Saved entries:
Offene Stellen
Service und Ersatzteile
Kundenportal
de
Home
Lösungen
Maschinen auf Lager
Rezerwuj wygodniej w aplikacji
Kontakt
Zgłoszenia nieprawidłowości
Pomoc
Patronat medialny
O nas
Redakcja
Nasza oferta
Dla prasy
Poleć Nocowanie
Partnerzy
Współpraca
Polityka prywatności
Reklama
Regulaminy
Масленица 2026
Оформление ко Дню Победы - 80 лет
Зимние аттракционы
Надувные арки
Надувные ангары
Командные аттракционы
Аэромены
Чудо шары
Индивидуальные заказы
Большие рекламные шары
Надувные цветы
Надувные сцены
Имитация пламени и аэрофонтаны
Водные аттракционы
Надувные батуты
--
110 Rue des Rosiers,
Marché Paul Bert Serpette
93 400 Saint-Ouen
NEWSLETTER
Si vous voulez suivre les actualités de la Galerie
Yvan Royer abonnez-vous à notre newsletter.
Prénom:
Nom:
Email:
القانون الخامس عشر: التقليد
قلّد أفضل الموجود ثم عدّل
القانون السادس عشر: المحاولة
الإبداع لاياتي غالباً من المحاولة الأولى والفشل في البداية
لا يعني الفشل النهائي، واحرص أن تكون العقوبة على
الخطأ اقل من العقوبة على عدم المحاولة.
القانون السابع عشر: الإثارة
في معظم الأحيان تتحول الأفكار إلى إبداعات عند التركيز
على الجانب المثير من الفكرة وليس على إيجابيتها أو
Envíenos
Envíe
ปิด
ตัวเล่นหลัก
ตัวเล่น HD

**TASK TO COMPLETE**
Return the lines of the entries above from the one containing "Offene Stellen" through the one containing "Оформление ко Дню Победы - 80 лет", keeping both of those lines and copying every line exactly.

**SOLUTION FOR THIS PROBLEM**
Offene Stellen
Service und Ersatzteile
Kundenportal
de
Home
Lösungen
Maschinen auf Lager
Rezerwuj wygodniej w aplikacji
Kontakt
Zgłoszenia nieprawidłowości
Pomoc
Patronat medialny
O nas
Redakcja
Nasza oferta
Dla prasy
Poleć Nocowanie
Partnerzy
Współpraca
Polityka prywatności
Reklama
Regulaminy
Масленица 2026
Оформление ко Дню Победы - 80 лет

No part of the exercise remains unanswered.